Reproduisez à l'identique le passage de l'extrait de page ci-dessous qui va de « Il s'en rapporte » jusqu'à « jour de l'audience. ».

### EXTRAIT DE PAGE
^^^^^^^^
Procédure devant la cour :
Par une requête et un mémoire, enregistrés le 1er mars 2018 et le 3 décembre 2018, M. D..., représenté par MeA..., demande à la cour :
1°) d'annuler ce jugement du 30 janvier 2018 ;
2°) d'annuler l'arrêté préfectoral du 27 juin 2017 ;
3°) d'enjoindre au préfet du Calvados de réexaminer sa demande de titre de séjour dans un délai d'un mois à compter de la notification de l'arrêt à intervenir, sous astreinte de 100 euros par jour de retard ;
4°) de mettre à la charge de l'Etat une somme de 1 200 euros, à verser à MeA..., en application de l'article 37 de la loi du 10 juillet 1991 et de l'article L. 761-1 du code de justice administrative.
Il soutient que :
- la décision d'aide juridictionnelle devant le tribunal administratif, en date du 31 août 2017, est devenue définitive seulement le 15 septembre 2017 ; la demande présentée devant le tribunal administratif n'était donc pas tardive, contrairement à ce qu'a jugé le tribunal ;
- il séjourne en France depuis le 18 décembre 2001, soit depuis plus de seize ans ; il vit en concubinage avec une compatriote dont il a eu un enfant ; il est intégré en France et n'a plus d'attache en Mongolie ; il justifie de promesses d'embauche ; la commission du titre de séjour a émis un avis favorable à la délivrance d'un titre de séjour ; les faits délictueux qu'il a commis sont anciens ; il peut donc prétendre à un titre de séjour au titre de l'article L. 313-11, 7° du CESEDA ;
- la décision d'éloignement est contraire aux stipulations de l'article 8 de la convention européenne de sauvegarde des droits de l'homme et des libertés fondamentales.
Par un mémoire en défense, enregistré le 21 août 2018, le préfet du Calvados conclut au rejet de la requête.
Il s'en rapporte à ses écritures produites en première instance.
M. D...a été admis au bénéfice de l'aide juridictionnelle totale par une décision du 24 mai 2018.
Vu les autres pièces du dossier.
Vu :
- la convention européenne de sauvegarde des droits de l'homme et des libertés fondamentales ;
- le code de l'entrée et du séjour des étrangers et du droit d'asile ;
- la loi n° 91-647 du 10 juillet 1991 ;
- le décret n° 91-1266 du 19 décembre 1991 ;
- le code de justice administrative.
Le président de la formation de jugement a dispensé le rapporteur public, sur sa proposition, de prononcer des conclusions à l'audience.
Les parties ont été régulièrement averties du jour de l'audience.
Le rapport de M. Degommier a été entendu au cours de l'audience publique.
^^^^^^^^
Enregistrements

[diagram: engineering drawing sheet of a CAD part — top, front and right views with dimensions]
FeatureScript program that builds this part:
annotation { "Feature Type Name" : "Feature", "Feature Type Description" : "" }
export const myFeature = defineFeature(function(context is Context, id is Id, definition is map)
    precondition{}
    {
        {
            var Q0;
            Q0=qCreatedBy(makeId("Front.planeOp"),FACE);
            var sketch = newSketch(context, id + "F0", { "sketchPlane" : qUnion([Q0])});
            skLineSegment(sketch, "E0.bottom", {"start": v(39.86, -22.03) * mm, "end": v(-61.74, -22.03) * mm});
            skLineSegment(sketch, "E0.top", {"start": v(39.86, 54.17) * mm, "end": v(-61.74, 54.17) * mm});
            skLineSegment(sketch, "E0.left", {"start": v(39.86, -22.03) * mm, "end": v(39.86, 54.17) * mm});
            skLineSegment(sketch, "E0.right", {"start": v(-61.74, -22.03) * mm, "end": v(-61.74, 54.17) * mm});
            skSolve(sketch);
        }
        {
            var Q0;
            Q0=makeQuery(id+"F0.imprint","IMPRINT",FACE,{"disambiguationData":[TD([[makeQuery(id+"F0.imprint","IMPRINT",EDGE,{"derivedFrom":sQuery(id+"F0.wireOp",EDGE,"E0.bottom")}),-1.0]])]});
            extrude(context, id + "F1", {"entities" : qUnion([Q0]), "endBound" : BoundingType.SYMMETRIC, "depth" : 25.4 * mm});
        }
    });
^^^^^^^^
### RÉPONSE ATTENDUE
Il s'en rapporte à ses écritures produites en première instance.
M. D...a été admis au bénéfice de l'aide juridictionnelle totale par une décision du 24 mai 2018.
Vu les autres pièces du dossier.
Vu :
- la convention européenne de sauvegarde des droits de l'homme et des libertés fondamentales ;
- le code de l'entrée et du séjour des étrangers et du droit d'asile ;
- la loi n° 91-647 du 10 juillet 1991 ;
- le décret n° 91-1266 du 19 décembre 1991 ;
- le code de justice administrative.
Le président de la formation de jugement a dispensé le rapporteur public, sur sa proposition, de prononcer des conclusions à l'audience.
Les parties ont été régulièrement averties du jour de l'audience.